Task ::
Could you repeat the part of the missed-scrum passage below that opens with "I glance through the backlog, desperately" and closes with "on my face.", substituting "documentation" for "packaging"?

Reading passage ::
I'm late. We were going to have a product scrum. I worked late and could not get up. Shit. I was supposed to get the scrum started. We were supposed to talk about the features we would address in the next sprint. I overslept.

When I rush to office, my gut reaction is to email everyone and let them know that I am sorry for cancelling the scrum. We can do it later during the evening.

But the scrum has already happened. The team has already met. They have already picked the items they would address in the next sprint. They have already started working on those items.

I glance through the backlog, desperately looking for items that they should not have picked up. Items that are not 'high priority'. Items that are not even 'required'. I am desperately and quickly glancing through the list, looking for every single item in the list that they should not be working on. Looking for any mistakes that they might have made during this morning's scrum that basically happened without me.

Stop it. A voice deep down within me tells me.

I glance through the list.

Stop it. The voice repeats itself.

There, that's the item they should not be working on. It's just packaging. They could have done this later. There are so many other high priority items that they could be working on. I tell myself.

Yeah right. You are scared. Scared of losing control. Shit scared. Deal with it. The voice says coldly and disappears.

It's like being slapped on my face.

The voice, as it often turns out, is correct.

Extracted records ::

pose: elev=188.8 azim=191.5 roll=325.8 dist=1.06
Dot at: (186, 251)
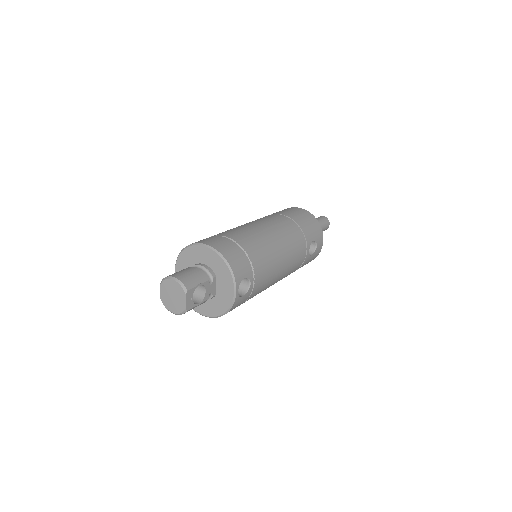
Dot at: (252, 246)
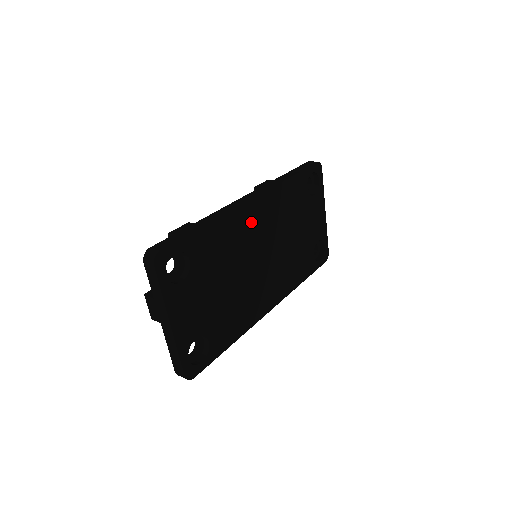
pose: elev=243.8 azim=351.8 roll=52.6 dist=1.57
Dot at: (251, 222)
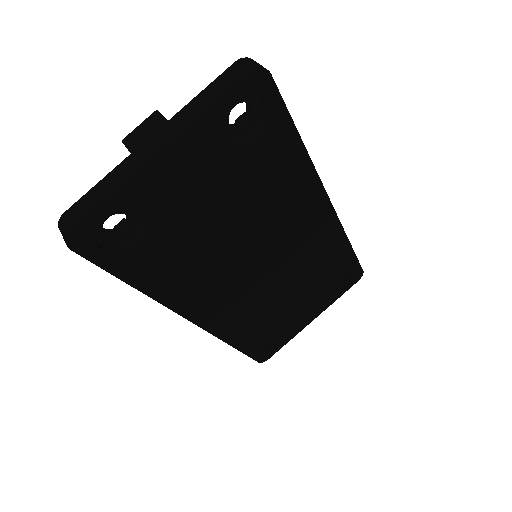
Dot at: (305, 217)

--

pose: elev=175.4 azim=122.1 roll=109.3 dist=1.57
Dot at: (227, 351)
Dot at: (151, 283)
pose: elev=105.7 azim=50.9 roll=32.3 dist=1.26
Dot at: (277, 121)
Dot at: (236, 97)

Response below ::
I glance through the backlog, desperately looking for items that they should not have picked up. Items that are not 'high priority'. Items that are not even 'required'. I am desperately and quickly glancing through the list, looking for every single item in the list that they should not be working on. Looking for any mistakes that they might have made during this morning's scrum that basically happened without me.

Stop it. A voice deep down within me tells me.

I glance through the list.

Stop it. The voice repeats itself.

There, that's the item they should not be working on. It's just documentation. They could have done this later. There are so many other high priority items that they could be working on. I tell myself.

Yeah right. You are scared. Scared of losing control. Shit scared. Deal with it. The voice says coldly and disappears.

It's like being slapped on my face.